┌─ Records for this task

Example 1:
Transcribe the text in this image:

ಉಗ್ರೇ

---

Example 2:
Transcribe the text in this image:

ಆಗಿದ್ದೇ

└─

Exercise details
All of the records above are to be printed again exactly as they appear.

Response
Example 1:
Transcribe the text in this image:

ಉಗ್ರೇ

---

Example 2:
Transcribe the text in this image:

ಆಗಿದ್ದೇ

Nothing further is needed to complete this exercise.